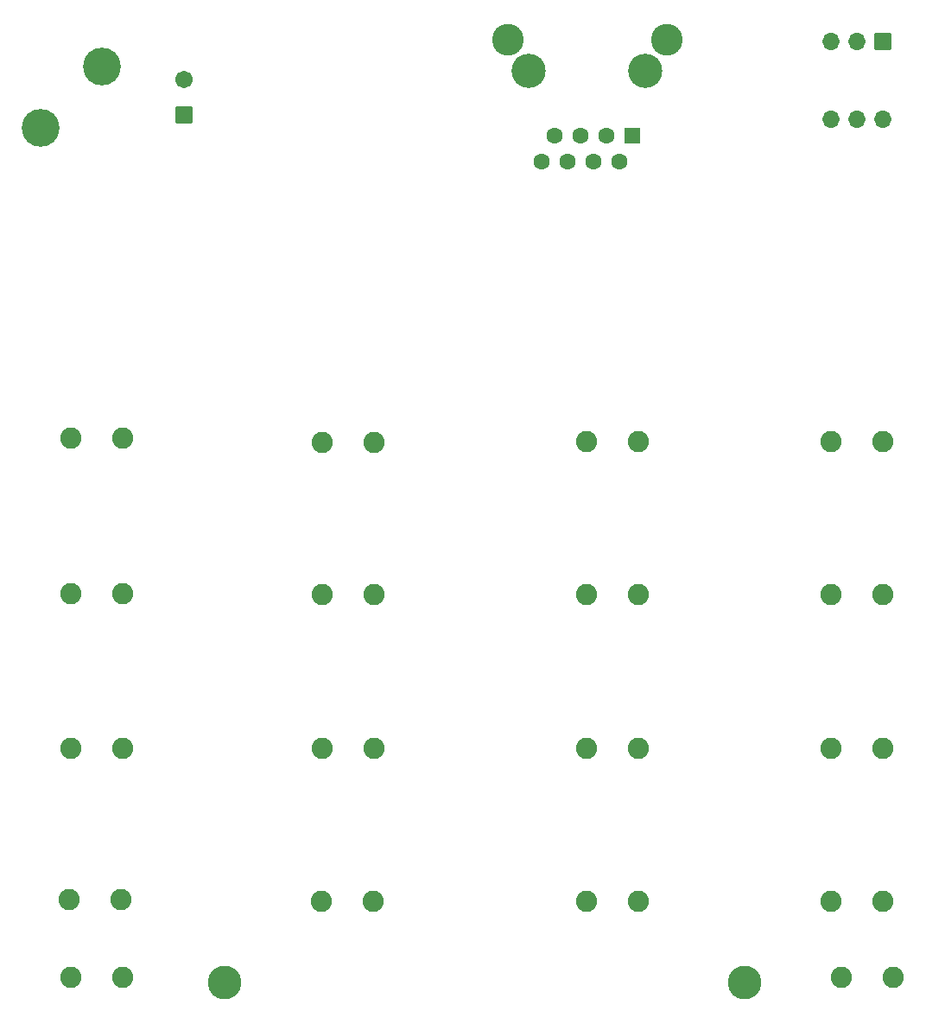
<source format=gbr>
G04 #@! TF.GenerationSoftware,KiCad,Pcbnew,(6.0.0)*
G04 #@! TF.CreationDate,2022-04-14T19:32:56-07:00*
G04 #@! TF.ProjectId,SolenoidController,536f6c65-6e6f-4696-9443-6f6e74726f6c,rev?*
G04 #@! TF.SameCoordinates,Original*
G04 #@! TF.FileFunction,Soldermask,Bot*
G04 #@! TF.FilePolarity,Negative*
%FSLAX46Y46*%
G04 Gerber Fmt 4.6, Leading zero omitted, Abs format (unit mm)*
G04 Created by KiCad (PCBNEW (6.0.0)) date 2022-04-14 19:32:56*
%MOMM*%
%LPD*%
G01*
G04 APERTURE LIST*
G04 Aperture macros list*
%AMRoundRect*
0 Rectangle with rounded corners*
0 $1 Rounding radius*
0 $2 $3 $4 $5 $6 $7 $8 $9 X,Y pos of 4 corners*
0 Add a 4 corners polygon primitive as box body*
4,1,4,$2,$3,$4,$5,$6,$7,$8,$9,$2,$3,0*
0 Add four circle primitives for the rounded corners*
1,1,$1+$1,$2,$3*
1,1,$1+$1,$4,$5*
1,1,$1+$1,$6,$7*
1,1,$1+$1,$8,$9*
0 Add four rect primitives between the rounded corners*
20,1,$1+$1,$2,$3,$4,$5,0*
20,1,$1+$1,$4,$5,$6,$7,0*
20,1,$1+$1,$6,$7,$8,$9,0*
20,1,$1+$1,$8,$9,$2,$3,0*%
G04 Aperture macros list end*
%ADD10C,2.082000*%
%ADD11C,3.702000*%
%ADD12RoundRect,0.051000X0.800000X-0.800000X0.800000X0.800000X-0.800000X0.800000X-0.800000X-0.800000X0*%
%ADD13C,1.702000*%
%ADD14RoundRect,0.051000X-0.800000X0.800000X-0.800000X-0.800000X0.800000X-0.800000X0.800000X0.800000X0*%
%ADD15O,1.702000X1.702000*%
%ADD16C,3.352000*%
%ADD17RoundRect,0.051000X-0.750000X-0.750000X0.750000X-0.750000X0.750000X0.750000X-0.750000X0.750000X0*%
%ADD18C,1.602000*%
%ADD19C,3.102000*%
%ADD20C,3.302000*%
G04 APERTURE END LIST*
D10*
X139540000Y-145500000D03*
X134460000Y-145500000D03*
X58793000Y-137867000D03*
X63873000Y-137867000D03*
X64040000Y-123000000D03*
X58960000Y-123000000D03*
X58960000Y-107895000D03*
X64040000Y-107895000D03*
X64040000Y-92655000D03*
X58960000Y-92655000D03*
X88540000Y-138000000D03*
X83460000Y-138000000D03*
X88630000Y-123000000D03*
X83550000Y-123000000D03*
X83550000Y-108000000D03*
X88630000Y-108000000D03*
X88630000Y-93020000D03*
X83550000Y-93020000D03*
X109460000Y-138000000D03*
X114540000Y-138000000D03*
X114540000Y-123000000D03*
X109460000Y-123000000D03*
X109460000Y-108000000D03*
X114540000Y-108000000D03*
X109460000Y-93000000D03*
X114540000Y-93000000D03*
X133460000Y-138000000D03*
X138540000Y-138000000D03*
X133460000Y-123000000D03*
X138540000Y-123000000D03*
X133460000Y-108000000D03*
X138540000Y-108000000D03*
X58960000Y-145500000D03*
X64040000Y-145500000D03*
X133460000Y-93000000D03*
X138540000Y-93000000D03*
D11*
X56000000Y-62230000D03*
X62000000Y-56230000D03*
D12*
X70000000Y-61000000D03*
D13*
X70000000Y-57500000D03*
D14*
X138500000Y-53750000D03*
D15*
X135960000Y-53750000D03*
X133420000Y-53750000D03*
X133420000Y-61370000D03*
X135960000Y-61370000D03*
X138500000Y-61370000D03*
D16*
X103840000Y-56650000D03*
X115270000Y-56650000D03*
D17*
X114000000Y-63000000D03*
D18*
X112730000Y-65540000D03*
X111460000Y-63000000D03*
X110190000Y-65540000D03*
X108920000Y-63000000D03*
X107650000Y-65540000D03*
X106380000Y-63000000D03*
X105110000Y-65540000D03*
D19*
X117325000Y-53600000D03*
X101785000Y-53600000D03*
D20*
X74000000Y-146000000D03*
X125000000Y-146000000D03*
M02*

</source>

_WHAT IS NEEDED_
Reproduce the listing in full and exactly, excluding any pictures it holds.

_RESPONSE TO THE EXERCISE_
<source format=gbr>
G04 #@! TF.GenerationSoftware,KiCad,Pcbnew,(6.0.0)*
G04 #@! TF.CreationDate,2022-04-14T19:32:56-07:00*
G04 #@! TF.ProjectId,SolenoidController,536f6c65-6e6f-4696-9443-6f6e74726f6c,rev?*
G04 #@! TF.SameCoordinates,Original*
G04 #@! TF.FileFunction,Soldermask,Bot*
G04 #@! TF.FilePolarity,Negative*
%FSLAX46Y46*%
G04 Gerber Fmt 4.6, Leading zero omitted, Abs format (unit mm)*
G04 Created by KiCad (PCBNEW (6.0.0)) date 2022-04-14 19:32:56*
%MOMM*%
%LPD*%
G01*
G04 APERTURE LIST*
G04 Aperture macros list*
%AMRoundRect*
0 Rectangle with rounded corners*
0 $1 Rounding radius*
0 $2 $3 $4 $5 $6 $7 $8 $9 X,Y pos of 4 corners*
0 Add a 4 corners polygon primitive as box body*
4,1,4,$2,$3,$4,$5,$6,$7,$8,$9,$2,$3,0*
0 Add four circle primitives for the rounded corners*
1,1,$1+$1,$2,$3*
1,1,$1+$1,$4,$5*
1,1,$1+$1,$6,$7*
1,1,$1+$1,$8,$9*
0 Add four rect primitives between the rounded corners*
20,1,$1+$1,$2,$3,$4,$5,0*
20,1,$1+$1,$4,$5,$6,$7,0*
20,1,$1+$1,$6,$7,$8,$9,0*
20,1,$1+$1,$8,$9,$2,$3,0*%
G04 Aperture macros list end*
%ADD10C,2.082000*%
%ADD11C,3.702000*%
%ADD12RoundRect,0.051000X0.800000X-0.800000X0.800000X0.800000X-0.800000X0.800000X-0.800000X-0.800000X0*%
%ADD13C,1.702000*%
%ADD14RoundRect,0.051000X-0.800000X0.800000X-0.800000X-0.800000X0.800000X-0.800000X0.800000X0.800000X0*%
%ADD15O,1.702000X1.702000*%
%ADD16C,3.352000*%
%ADD17RoundRect,0.051000X-0.750000X-0.750000X0.750000X-0.750000X0.750000X0.750000X-0.750000X0.750000X0*%
%ADD18C,1.602000*%
%ADD19C,3.102000*%
%ADD20C,3.302000*%
G04 APERTURE END LIST*
D10*
X139540000Y-145500000D03*
X134460000Y-145500000D03*
X58793000Y-137867000D03*
X63873000Y-137867000D03*
X64040000Y-123000000D03*
X58960000Y-123000000D03*
X58960000Y-107895000D03*
X64040000Y-107895000D03*
X64040000Y-92655000D03*
X58960000Y-92655000D03*
X88540000Y-138000000D03*
X83460000Y-138000000D03*
X88630000Y-123000000D03*
X83550000Y-123000000D03*
X83550000Y-108000000D03*
X88630000Y-108000000D03*
X88630000Y-93020000D03*
X83550000Y-93020000D03*
X109460000Y-138000000D03*
X114540000Y-138000000D03*
X114540000Y-123000000D03*
X109460000Y-123000000D03*
X109460000Y-108000000D03*
X114540000Y-108000000D03*
X109460000Y-93000000D03*
X114540000Y-93000000D03*
X133460000Y-138000000D03*
X138540000Y-138000000D03*
X133460000Y-123000000D03*
X138540000Y-123000000D03*
X133460000Y-108000000D03*
X138540000Y-108000000D03*
X58960000Y-145500000D03*
X64040000Y-145500000D03*
X133460000Y-93000000D03*
X138540000Y-93000000D03*
D11*
X56000000Y-62230000D03*
X62000000Y-56230000D03*
D12*
X70000000Y-61000000D03*
D13*
X70000000Y-57500000D03*
D14*
X138500000Y-53750000D03*
D15*
X135960000Y-53750000D03*
X133420000Y-53750000D03*
X133420000Y-61370000D03*
X135960000Y-61370000D03*
X138500000Y-61370000D03*
D16*
X103840000Y-56650000D03*
X115270000Y-56650000D03*
D17*
X114000000Y-63000000D03*
D18*
X112730000Y-65540000D03*
X111460000Y-63000000D03*
X110190000Y-65540000D03*
X108920000Y-63000000D03*
X107650000Y-65540000D03*
X106380000Y-63000000D03*
X105110000Y-65540000D03*
D19*
X117325000Y-53600000D03*
X101785000Y-53600000D03*
D20*
X74000000Y-146000000D03*
X125000000Y-146000000D03*
M02*

</source>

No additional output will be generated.